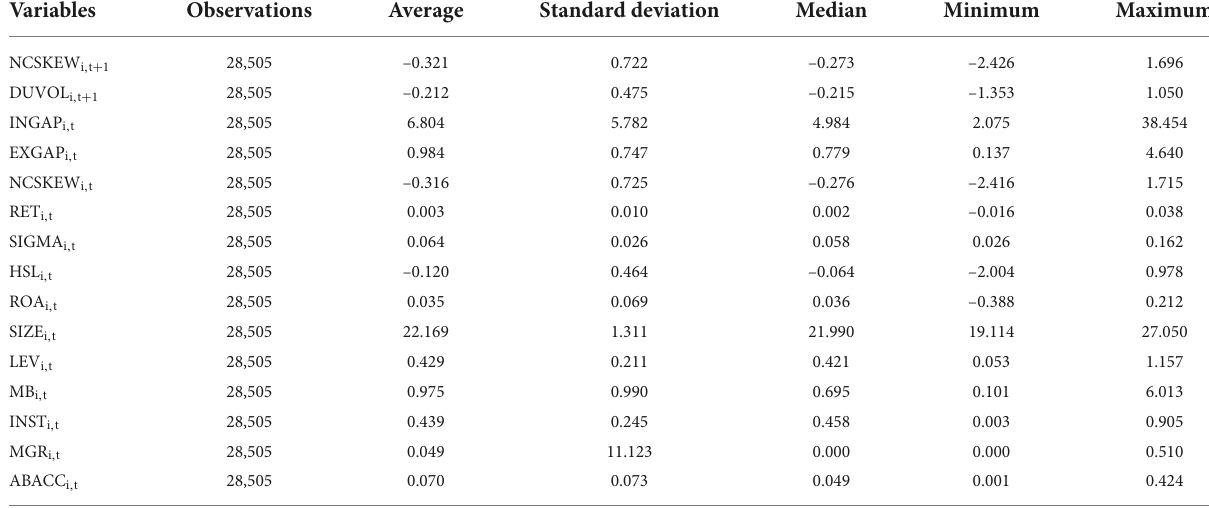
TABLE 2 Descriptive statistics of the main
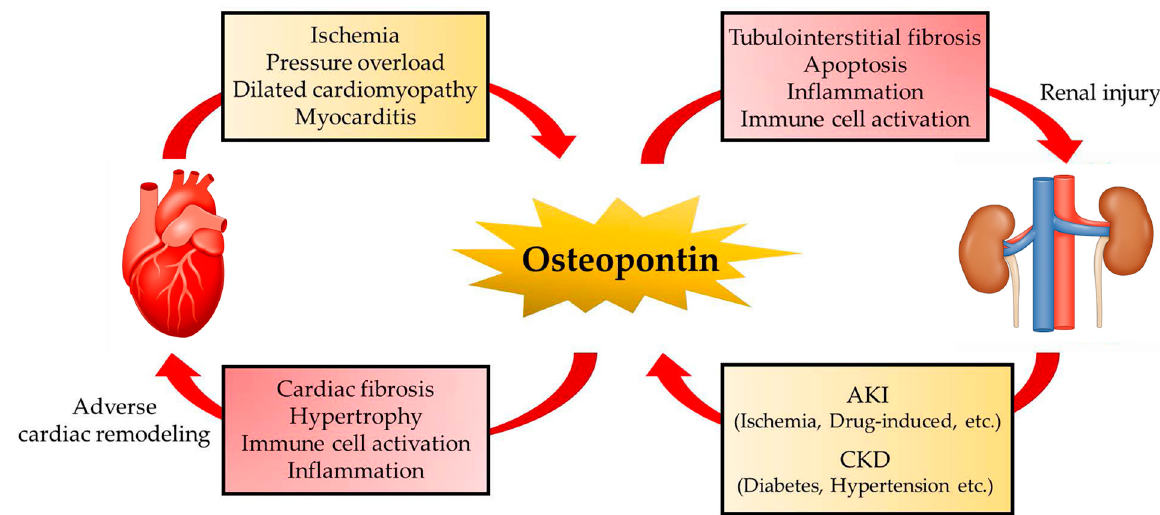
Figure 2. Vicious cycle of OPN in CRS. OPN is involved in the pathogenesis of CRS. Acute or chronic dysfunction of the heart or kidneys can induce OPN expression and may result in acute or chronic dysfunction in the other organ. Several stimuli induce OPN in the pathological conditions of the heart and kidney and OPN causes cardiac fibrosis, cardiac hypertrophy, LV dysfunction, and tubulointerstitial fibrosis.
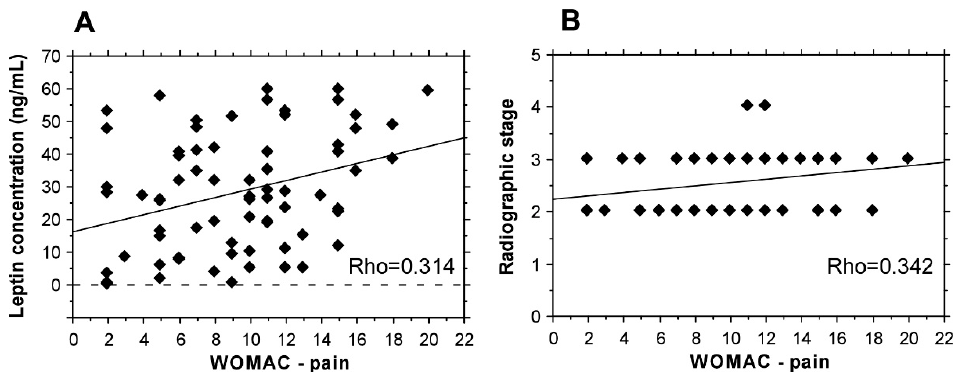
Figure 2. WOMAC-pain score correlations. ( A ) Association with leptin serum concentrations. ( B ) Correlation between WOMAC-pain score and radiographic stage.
┄┄┄┄┄┄
Task instructions: Without the pictures, repeat the listing above exactly.

Written answer:
TABLE 2 Descriptive statistics of the main
Figure 2. Vicious cycle of OPN in CRS. OPN is involved in the pathogenesis of CRS. Acute or chronic dysfunction of the heart or kidneys can induce OPN expression and may result in acute or chronic dysfunction in the other organ. Several stimuli induce OPN in the pathological conditions of the heart and kidney and OPN causes cardiac fibrosis, cardiac hypertrophy, LV dysfunction, and tubulointerstitial fibrosis.
Figure 2. WOMAC-pain score correlations. ( A ) Association with leptin serum concentrations. ( B ) Correlation between WOMAC-pain score and radiographic stage.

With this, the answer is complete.